Project #AppropriationArt

 

Appropriation Art – What does this term mean?

Or first of all – what does Eva Leopoldi have to do with appropriation art?

Does this work sound familiar to you? Or do you spontaneously think of Edgar Degas? Correct! You are not wrong.

A silk painting by Eva Leopoldi showing a beautiful, red-haired young woman in front of her mirror getting ready to go out
“Saturday Evening, 8 p.m.” by Eva Leopoldi after “In Front of the Mirror” by Edgar Degas before “This Way or the Other” by Someone or Another.

In the early days of my artistic existence, I built my art on three pillars with which I tried to reach the observer of my works on an emotional as well as on a mental level. These three pillars were 1. the very personal expressiveness and colouring in my paintings, 2. the fact that I paint exclusively on silk and 3. being an appropriation artist.

I always worked with works that already existed in art history. I repeated a certain image, but my new works differed from the original images in terms of conception, intention, medium, context and strategy.

These original images were always images that touched my soul, evoked memories, feelings, even longings. Then I integrated these very subjective feelings into my painting. I translated, so to speak, the original image into “my language”, which consisted of colours, concrete forms and contours.
The term translation, which is taken up by Benjamin as well as by Derrido and Mark Wigley, comes very close to my idea of the conception of the image. (From “Artistic Strategies of the Fake” by Stefan Römer, p. 269).

This resulted in a new work with a completely new pictorial statement, which I placed on an equal footing with all the other statements that already existed or were yet to emerge.

 

With my obvious references to appropriation, e.g. through titles or the use of very well-known pictorial material, I always wanted to appeal to the viewers’ intellect as well, to bring them to an independent reflexive contemplation of images and to point out the realisation that there are an infinite number of points of view in life, all of which have their justification because they are “true” from the point of view of the individual.

 

The American philosopher Nelson Goodman put it this way:

“There is not THE object any more than there is THE world….. The way an object shows itself to us and what it shows itself to be always depends on the conditions under which we look at it. The sense organs do not serve to take in a given world, but to produce it for us. Before we have what we usually call a fact, data must be filtered, distinguished, classified and organised. Thus, every supposed fact is already an interpretation. What is realistically true for us is only that which most closely corresponds to our habits of seeing – which could just as easily be different and are different at different times and in other cultures.”

 

In relation to my art, these insights could and still can be summed up in one sentence: “The viewer, not the artist, determines the meaning of a work of art!”
I wanted – and want more than ever today – to point to the phenomenon of multiple pictorial statements, which are indicated by the uniqueness of the respective recipients who are prepared to engage reflexively with the picture.

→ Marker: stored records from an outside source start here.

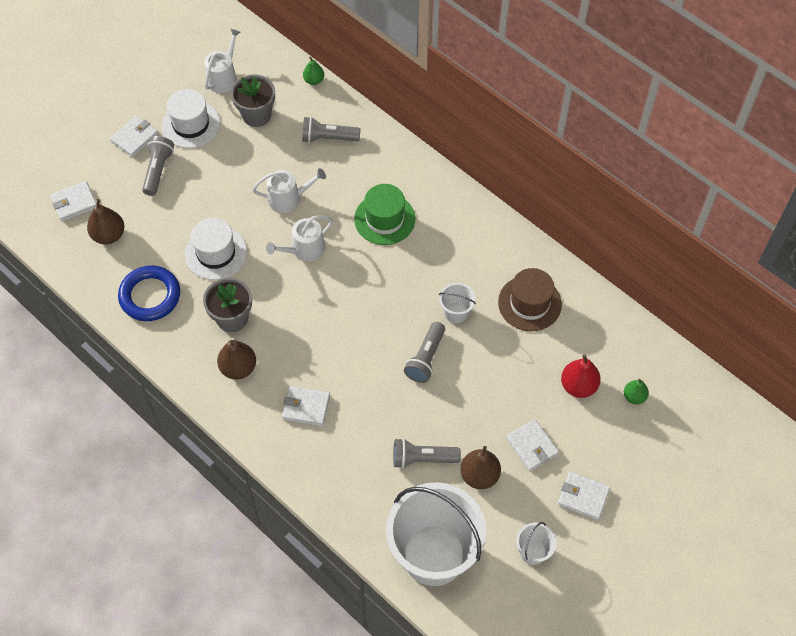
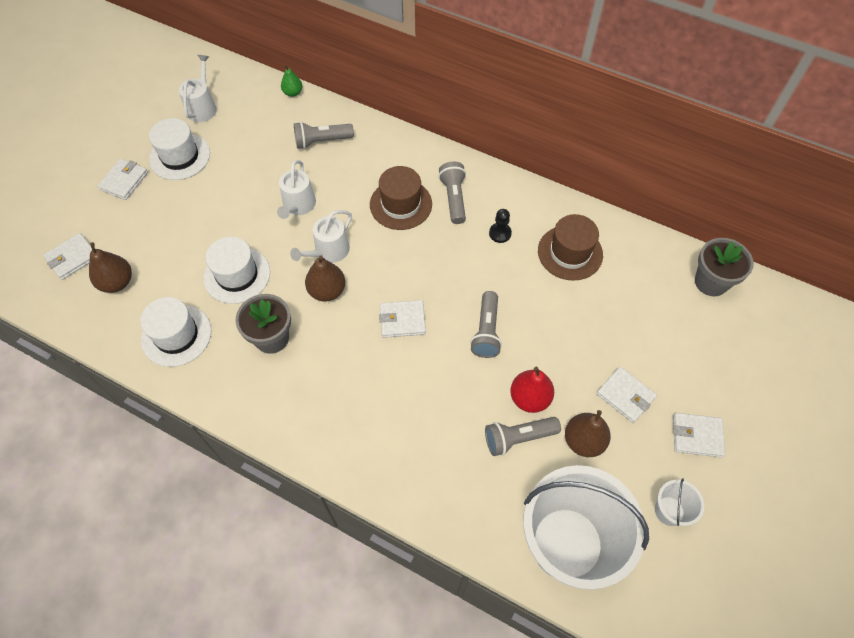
camera: 15 degrees left, 0 degrees up
(150, 296) = (176, 335): blue ring -> white hat
(158, 170) = (156, 207): grey flashlight -> grey flashlight (454, 198)
(238, 368) = (292, 389): brown pear -> brown pear (327, 291)
(256, 115) = (244, 135): grey flower pot -> grey flower pot (711, 282)
(288, 198) = (298, 205): white watering can -> white watering can turned 120 degrees clockwise
(306, 407) = (377, 414): white wallet -> white wallet (402, 320)
(384, 219) = (401, 204): green hat -> brown hat
(456, 312) = (501, 278): white bucket -> none
(469, 269) = (500, 233): none -> black pawn
(578, 386) = (647, 322): red pear -> red pear (529, 398)
(634, 396) = (705, 320): green pear -> none

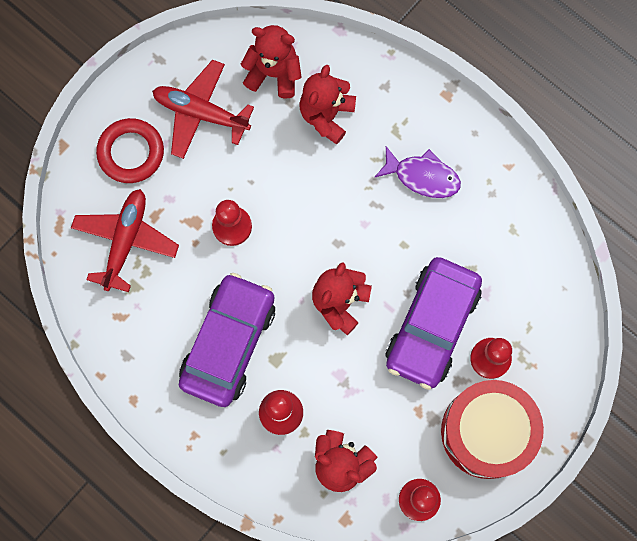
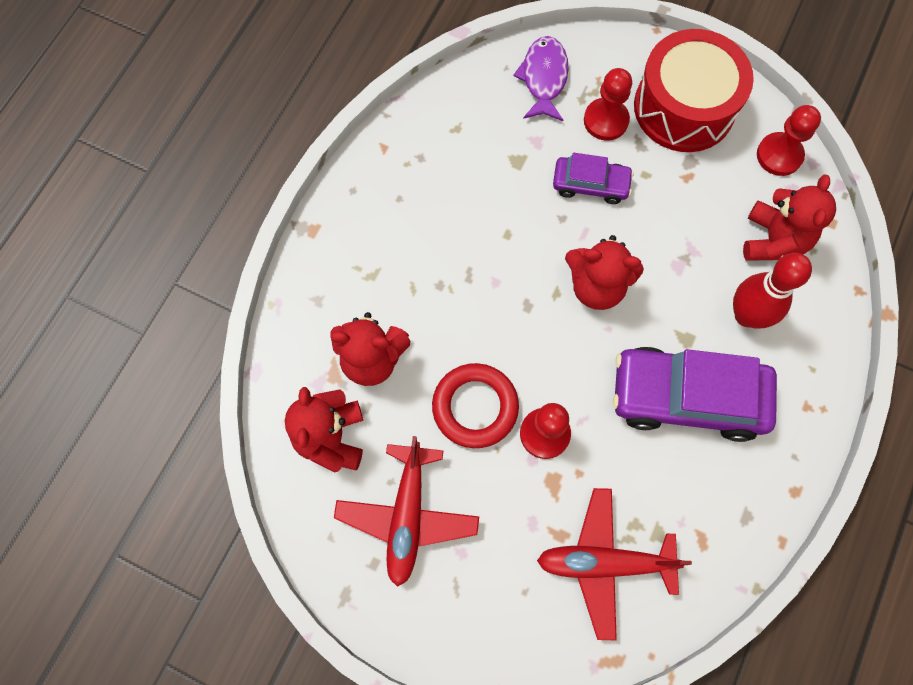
camera: 105 degrees left, 5 degrees down
(131, 152) = (485, 593): red ring -> red ring (475, 407)
(422, 176) = (420, 233): purple fish -> purple fish (544, 78)
(432, 326) = (590, 184): purple car -> purple car, size x0.53

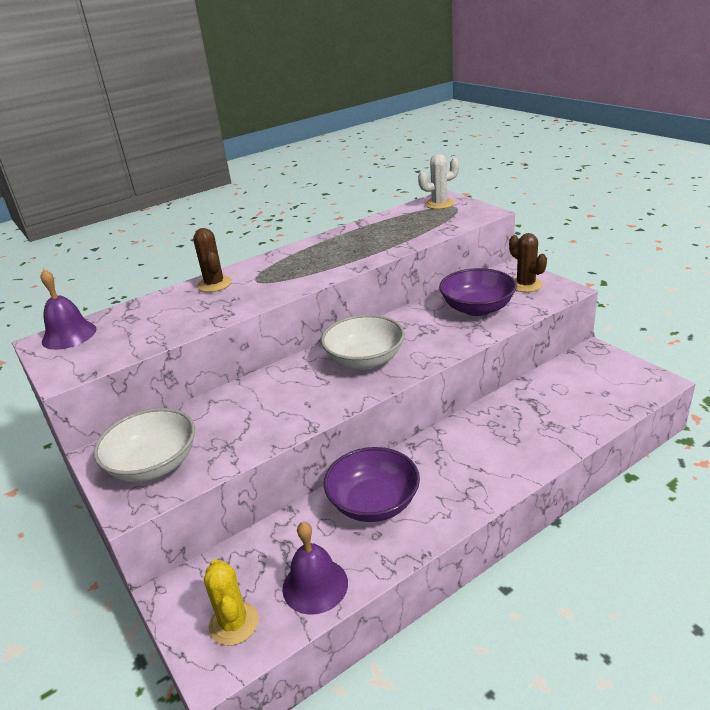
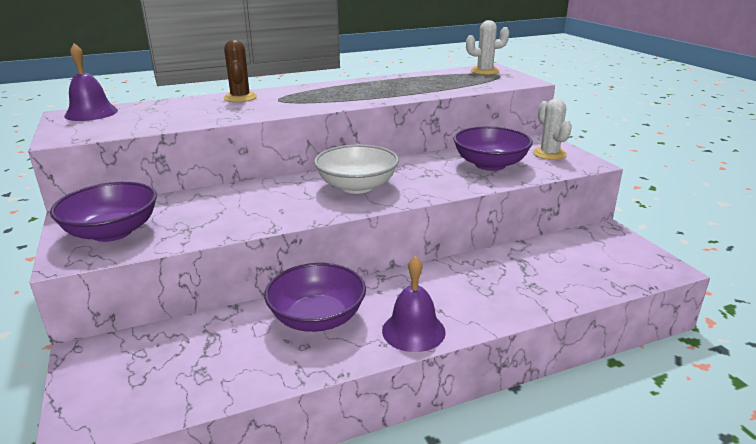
camera: 10 degrees right, 5 degrees down
(153, 465) = (112, 232): white bowl -> purple bowl
(234, 623) = (122, 393): yellow cactus -> none
(315, 585) = (219, 377): purple bell -> purple bell (413, 331)
(525, 285) = (549, 154): brown cactus -> white cactus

In my opinion, the artist’s why is secondary – the most important thing for an art viewer should first and foremost be his or her OWN reference to the work of art, but with the knowledge that even the viewer’s new story IS ONLY ONE EXPRESSION OF INFINITELY MANY.

To publicise this idea, I also multiplied the titles of my works at the time by offering three possibilities: The original title (if known), my new title and the third title that everyone can work out for themselves, represented by “This way or the other” from “this one or another”.

For example, I painted a work entitled:
“Tradition – Security or Prison?” by “Eva Leopoldi after “On Sunday” by “Amadeo Modigliani” before “This Way or the Other” by “this one or another”.

 

Here I would like to quote Jean-Francois Lyotard, who said: “Traditional art relied on a reality that it could reflect, exaggerate, embellish. Modern art has recognised that there is really nothing with reality, that painting consequently does not start from a reality but from itself, that it must therefore proceed reflexively. … If modern painting once again refers to reality, then precisely in order to show how little reality really is.” (from “Aesthetic Thinking” by Wolfgang Welsch, p. 87).
And here you can find examples of my art of appropriation: My View of Things.

 

In the following summary, the artist Eva Leopoldi has attempted to present the concept, the development and, above all, the thinking behind appropriation art from an art historical perspective:

The Copy as an Art Form from Antiquity to the Present. By Eva Leopoldi – Written in 2004, unfortunately only in German at the moment.

By the way, Leopoldi has not only appropriated paintings. During her exhibitions on the theme of appropriation, she has also shown, by using objects that one would not expect to find in an exhibition, how exciting and enriching it can be to change the world a little. Simply because she felt like it.

A white garden chair described with quotes - An art project by Eva Leopoldi
A chair does not have to be limited to being just a chair.